Activity -> Please transcribe the data that follows without the pictures, keeping every word the same.
──────── Data for review ────────
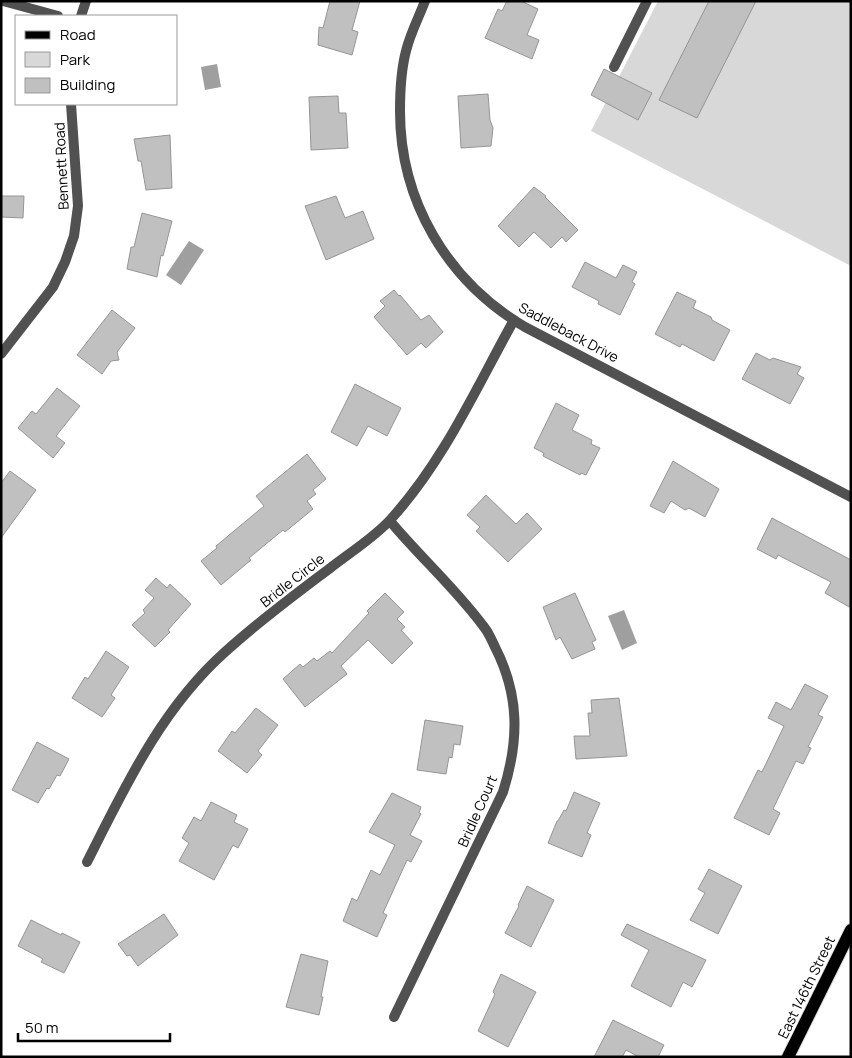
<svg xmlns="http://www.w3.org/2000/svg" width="852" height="1058" viewBox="0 0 852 1058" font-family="Manrope,sans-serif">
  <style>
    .green { fill: #d8d8d8 }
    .water { fill: #9f9f9f }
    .building { fill: #c0c0c0; stroke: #959595 }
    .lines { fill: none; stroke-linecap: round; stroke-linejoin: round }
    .primary-casing { stroke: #dbdbdb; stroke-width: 14 }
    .minor { stroke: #515151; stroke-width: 10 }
    .primary { stroke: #000; stroke-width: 12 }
    .labels { text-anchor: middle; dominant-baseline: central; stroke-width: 5; stroke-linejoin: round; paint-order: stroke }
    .street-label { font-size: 14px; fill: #000; stroke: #fff }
  </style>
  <rect width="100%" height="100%" fill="#fff"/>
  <polygon class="green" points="658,1 851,1 851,266 591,131"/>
  <g class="water">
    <polygon points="217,64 221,87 205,90 201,67"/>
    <polygon points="189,241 204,250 181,285 166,275"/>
    <polygon points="624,610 637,643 622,650 608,616"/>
  </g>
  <g class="building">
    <polygon points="330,1 360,1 352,30 358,32 352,55 318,45 319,27 323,28"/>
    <polygon points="507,1 521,1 538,9 527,35 539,40 532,59 485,38 498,9 502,11"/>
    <polygon points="709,1 756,1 697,118 659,100"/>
    <polygon points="604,69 652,93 638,120 591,95"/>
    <polygon points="488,94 490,120 493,128 491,146 461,148 458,96"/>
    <polygon points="338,96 339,113 346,113 348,148 311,150 309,97"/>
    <polygon points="170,135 172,188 146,190 141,161 138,161 134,139"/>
    <polygon points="534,187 546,196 545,197 578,230 566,242 562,237 551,248 534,232 519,247 498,226"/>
    <polygon points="1,196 24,196 23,218 1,217"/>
    <polygon points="336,196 345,218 363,211 374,239 326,260 305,206"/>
    <polygon points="142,213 172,221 163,256 161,255 157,277 127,269 131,247 134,247"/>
    <polygon points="585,262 616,278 623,265 637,272 632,282 635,284 620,315 598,304 599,301 572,287"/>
    <polygon points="394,290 399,296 400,295 421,320 429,315 443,332 426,348 421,343 407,355 374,317 385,306 380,301"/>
    <polygon points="677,292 696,301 693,308 711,317 712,320 730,330 714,361 682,344 680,347 655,334"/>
    <polygon points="112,310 135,328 117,352 119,360 111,361 102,374 77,355"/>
    <polygon points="756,353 770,360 773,358 801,367 797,374 804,378 790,404 742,379"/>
    <polygon points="355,384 401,408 387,436 368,426 357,446 331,432"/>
    <polygon points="57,388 80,406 56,436 65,443 53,458 18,428 32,411 36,414"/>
    <polygon points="556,403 579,415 572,430 592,440 591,444 600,448 586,475 581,473 580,475 543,456 544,453 534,448"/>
    <polygon points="307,454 326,479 313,490 316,494 307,501 313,509 285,532 283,530 249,558 251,560 221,585 201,561 217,548 216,546 264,506 256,496"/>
    <polygon points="673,461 719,489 705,517 689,508 685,510 671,501 664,513 650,506"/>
    <polygon points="10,471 36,490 1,538 1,483"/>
    <polygon points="486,495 516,524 527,513 542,529 508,562 476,531 480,527 467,515"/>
    <polygon points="772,518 851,560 851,608 825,593 831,582 778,555 776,559 757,549"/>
    <polygon points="156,578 167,588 170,584 191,604 168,630 170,632 155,647 132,625 145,613 143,610 154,598 145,590"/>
    <polygon points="385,593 404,612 397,619 405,627 401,630 413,643 392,664 368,640 341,666 347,674 305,707 283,679 300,664 303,667 314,658 317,661 330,651 332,653 369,613 367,611"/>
    <polygon points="575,593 596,640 592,642 595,649 572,659 560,637 556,640 543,607"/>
    <polygon points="106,651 129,667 111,695 115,698 102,717 72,698 85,677 88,679"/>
    <polygon points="805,684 828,696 818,715 823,717 808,747 811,748 803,764 796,761 773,809 780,813 769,835 734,818 758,770 762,772 784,726 768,718 776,702 791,710"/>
    <polygon points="619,698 627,756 576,759 574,736 590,736 588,713 592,713 591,700"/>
    <polygon points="256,708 278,725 258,751 262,755 247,773 218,751 232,731 235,733"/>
    <polygon points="425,720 463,726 460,745 454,744 452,758 449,757 446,774 417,770"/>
    <polygon points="37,742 69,759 60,776 57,775 49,789 47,788 38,803 12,790"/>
    <polygon points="574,792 600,803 587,833 591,835 582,857 548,843 557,821 558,821 564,810 566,811"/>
    <polygon points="392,793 421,807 419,813 421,814 410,835 422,841 411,862 407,860 383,913 387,915 377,937 343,921 352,898 357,901 371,870 380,875 395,845 369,832"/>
    <polygon points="211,802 237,815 234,822 248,829 238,848 233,845 214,880 179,861 189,843 182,838 194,817 201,821"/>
    <polygon points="709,869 742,886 718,934 690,920 705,893 698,889"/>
    <polygon points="527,886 554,900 531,947 505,933 519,906 518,905"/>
    <polygon points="164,914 178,935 138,966 130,955 127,956 118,944"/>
    <polygon points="31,920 61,935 62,933 80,942 64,973 41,962 43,959 18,946"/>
    <polygon points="627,924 706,960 692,987 683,982 671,1007 631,986 649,950 621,935"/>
    <polygon points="301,954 328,961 321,997 323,997 319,1015 286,1007"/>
    <polygon points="501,974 536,992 508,1047 478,1031 495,994 493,992"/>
    <polygon points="613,1020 664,1045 658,1057 639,1057 626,1050 622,1057 594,1057"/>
  </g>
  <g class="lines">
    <defs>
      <polyline id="primary" points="788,1057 851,930"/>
    </defs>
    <use href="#primary" class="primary-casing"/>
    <g class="minor">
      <polyline points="3,1 58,16"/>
      <path d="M425,1C419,17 410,34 406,51C401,70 400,91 400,111C400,201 447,281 525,327L851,497"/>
      <polyline points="81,16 86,1"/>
      <polyline points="614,67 647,1"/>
      <polyline points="1,354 53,287 65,262 74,236 78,206 71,104"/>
      <path d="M390,521C420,557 456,589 484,627C489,633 492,641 495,647C520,696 519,741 503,792L394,1017"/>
      <path d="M87,862C125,787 161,709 225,652C258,622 294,595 329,569C349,553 374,538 391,519C444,461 476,388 514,320"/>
    </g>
    <use href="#primary" class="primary"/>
  </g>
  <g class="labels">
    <g class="street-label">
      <text transform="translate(61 166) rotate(-93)">Bennett Road</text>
      <text transform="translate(569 332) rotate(28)">Saddleback Drive</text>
      <text transform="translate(292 580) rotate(-38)">Bridle Circle</text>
      <text transform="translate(477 811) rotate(-66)">Bridle Court</text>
      <text transform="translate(806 987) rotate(-64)">East 146th Street</text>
    </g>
  </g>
  <rect width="852" height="1058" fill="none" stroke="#000000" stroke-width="5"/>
  <rect x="15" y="15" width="162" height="90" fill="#ffffff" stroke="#999999"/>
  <rect x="25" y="31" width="25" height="8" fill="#000000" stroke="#999999"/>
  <text x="60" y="40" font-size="15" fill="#000000">Road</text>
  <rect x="25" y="52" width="25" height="15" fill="#d8d8d8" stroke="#999999"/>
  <text x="60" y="65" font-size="15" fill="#000000">Park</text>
  <rect x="25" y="78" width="25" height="15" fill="#c0c0c0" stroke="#999999"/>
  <text x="60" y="90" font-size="15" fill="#000000">Building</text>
  <path d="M18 1033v8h152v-8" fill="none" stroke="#000000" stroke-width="2.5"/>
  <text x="25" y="1033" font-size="15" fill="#000000" stroke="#ffffff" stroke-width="4" paint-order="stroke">50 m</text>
</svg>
────────
Answer for the task ->
<svg xmlns="http://www.w3.org/2000/svg" width="852" height="1058" viewBox="0 0 852 1058" font-family="Manrope,sans-serif">
  <style>
    .green { fill: #d8d8d8 }
    .water { fill: #9f9f9f }
    .building { fill: #c0c0c0; stroke: #959595 }
    .lines { fill: none; stroke-linecap: round; stroke-linejoin: round }
    .primary-casing { stroke: #dbdbdb; stroke-width: 14 }
    .minor { stroke: #515151; stroke-width: 10 }
    .primary { stroke: #000; stroke-width: 12 }
    .labels { text-anchor: middle; dominant-baseline: central; stroke-width: 5; stroke-linejoin: round; paint-order: stroke }
    .street-label { font-size: 14px; fill: #000; stroke: #fff }
  </style>
  <rect width="100%" height="100%" fill="#fff"/>
  <polygon class="green" points="658,1 851,1 851,266 591,131"/>
  <g class="water">
    <polygon points="217,64 221,87 205,90 201,67"/>
    <polygon points="189,241 204,250 181,285 166,275"/>
    <polygon points="624,610 637,643 622,650 608,616"/>
  </g>
  <g class="building">
    <polygon points="330,1 360,1 352,30 358,32 352,55 318,45 319,27 323,28"/>
    <polygon points="507,1 521,1 538,9 527,35 539,40 532,59 485,38 498,9 502,11"/>
    <polygon points="709,1 756,1 697,118 659,100"/>
    <polygon points="604,69 652,93 638,120 591,95"/>
    <polygon points="488,94 490,120 493,128 491,146 461,148 458,96"/>
    <polygon points="338,96 339,113 346,113 348,148 311,150 309,97"/>
    <polygon points="170,135 172,188 146,190 141,161 138,161 134,139"/>
    <polygon points="534,187 546,196 545,197 578,230 566,242 562,237 551,248 534,232 519,247 498,226"/>
    <polygon points="1,196 24,196 23,218 1,217"/>
    <polygon points="336,196 345,218 363,211 374,239 326,260 305,206"/>
    <polygon points="142,213 172,221 163,256 161,255 157,277 127,269 131,247 134,247"/>
    <polygon points="585,262 616,278 623,265 637,272 632,282 635,284 620,315 598,304 599,301 572,287"/>
    <polygon points="394,290 399,296 400,295 421,320 429,315 443,332 426,348 421,343 407,355 374,317 385,306 380,301"/>
    <polygon points="677,292 696,301 693,308 711,317 712,320 730,330 714,361 682,344 680,347 655,334"/>
    <polygon points="112,310 135,328 117,352 119,360 111,361 102,374 77,355"/>
    <polygon points="756,353 770,360 773,358 801,367 797,374 804,378 790,404 742,379"/>
    <polygon points="355,384 401,408 387,436 368,426 357,446 331,432"/>
    <polygon points="57,388 80,406 56,436 65,443 53,458 18,428 32,411 36,414"/>
    <polygon points="556,403 579,415 572,430 592,440 591,444 600,448 586,475 581,473 580,475 543,456 544,453 534,448"/>
    <polygon points="307,454 326,479 313,490 316,494 307,501 313,509 285,532 283,530 249,558 251,560 221,585 201,561 217,548 216,546 264,506 256,496"/>
    <polygon points="673,461 719,489 705,517 689,508 685,510 671,501 664,513 650,506"/>
    <polygon points="10,471 36,490 1,538 1,483"/>
    <polygon points="486,495 516,524 527,513 542,529 508,562 476,531 480,527 467,515"/>
    <polygon points="772,518 851,560 851,608 825,593 831,582 778,555 776,559 757,549"/>
    <polygon points="156,578 167,588 170,584 191,604 168,630 170,632 155,647 132,625 145,613 143,610 154,598 145,590"/>
    <polygon points="385,593 404,612 397,619 405,627 401,630 413,643 392,664 368,640 341,666 347,674 305,707 283,679 300,664 303,667 314,658 317,661 330,651 332,653 369,613 367,611"/>
    <polygon points="575,593 596,640 592,642 595,649 572,659 560,637 556,640 543,607"/>
    <polygon points="106,651 129,667 111,695 115,698 102,717 72,698 85,677 88,679"/>
    <polygon points="805,684 828,696 818,715 823,717 808,747 811,748 803,764 796,761 773,809 780,813 769,835 734,818 758,770 762,772 784,726 768,718 776,702 791,710"/>
    <polygon points="619,698 627,756 576,759 574,736 590,736 588,713 592,713 591,700"/>
    <polygon points="256,708 278,725 258,751 262,755 247,773 218,751 232,731 235,733"/>
    <polygon points="425,720 463,726 460,745 454,744 452,758 449,757 446,774 417,770"/>
    <polygon points="37,742 69,759 60,776 57,775 49,789 47,788 38,803 12,790"/>
    <polygon points="574,792 600,803 587,833 591,835 582,857 548,843 557,821 558,821 564,810 566,811"/>
    <polygon points="392,793 421,807 419,813 421,814 410,835 422,841 411,862 407,860 383,913 387,915 377,937 343,921 352,898 357,901 371,870 380,875 395,845 369,832"/>
    <polygon points="211,802 237,815 234,822 248,829 238,848 233,845 214,880 179,861 189,843 182,838 194,817 201,821"/>
    <polygon points="709,869 742,886 718,934 690,920 705,893 698,889"/>
    <polygon points="527,886 554,900 531,947 505,933 519,906 518,905"/>
    <polygon points="164,914 178,935 138,966 130,955 127,956 118,944"/>
    <polygon points="31,920 61,935 62,933 80,942 64,973 41,962 43,959 18,946"/>
    <polygon points="627,924 706,960 692,987 683,982 671,1007 631,986 649,950 621,935"/>
    <polygon points="301,954 328,961 321,997 323,997 319,1015 286,1007"/>
    <polygon points="501,974 536,992 508,1047 478,1031 495,994 493,992"/>
    <polygon points="613,1020 664,1045 658,1057 639,1057 626,1050 622,1057 594,1057"/>
  </g>
  <g class="lines">
    <defs>
      <polyline id="primary" points="788,1057 851,930"/>
    </defs>
    <use href="#primary" class="primary-casing"/>
    <g class="minor">
      <polyline points="3,1 58,16"/>
      <path d="M425,1C419,17 410,34 406,51C401,70 400,91 400,111C400,201 447,281 525,327L851,497"/>
      <polyline points="81,16 86,1"/>
      <polyline points="614,67 647,1"/>
      <polyline points="1,354 53,287 65,262 74,236 78,206 71,104"/>
      <path d="M390,521C420,557 456,589 484,627C489,633 492,641 495,647C520,696 519,741 503,792L394,1017"/>
      <path d="M87,862C125,787 161,709 225,652C258,622 294,595 329,569C349,553 374,538 391,519C444,461 476,388 514,320"/>
    </g>
    <use href="#primary" class="primary"/>
  </g>
  <g class="labels">
    <g class="street-label">
      <text transform="translate(61 166) rotate(-93)">Bennett Road</text>
      <text transform="translate(569 332) rotate(28)">Saddleback Drive</text>
      <text transform="translate(292 580) rotate(-38)">Bridle Circle</text>
      <text transform="translate(477 811) rotate(-66)">Bridle Court</text>
      <text transform="translate(806 987) rotate(-64)">East 146th Street</text>
    </g>
  </g>
  <rect width="852" height="1058" fill="none" stroke="#000000" stroke-width="5"/>
  <rect x="15" y="15" width="162" height="90" fill="#ffffff" stroke="#999999"/>
  <rect x="25" y="31" width="25" height="8" fill="#000000" stroke="#999999"/>
  <text x="60" y="40" font-size="15" fill="#000000">Road</text>
  <rect x="25" y="52" width="25" height="15" fill="#d8d8d8" stroke="#999999"/>
  <text x="60" y="65" font-size="15" fill="#000000">Park</text>
  <rect x="25" y="78" width="25" height="15" fill="#c0c0c0" stroke="#999999"/>
  <text x="60" y="90" font-size="15" fill="#000000">Building</text>
  <path d="M18 1033v8h152v-8" fill="none" stroke="#000000" stroke-width="2.5"/>
  <text x="25" y="1033" font-size="15" fill="#000000" stroke="#ffffff" stroke-width="4" paint-order="stroke">50 m</text>
</svg>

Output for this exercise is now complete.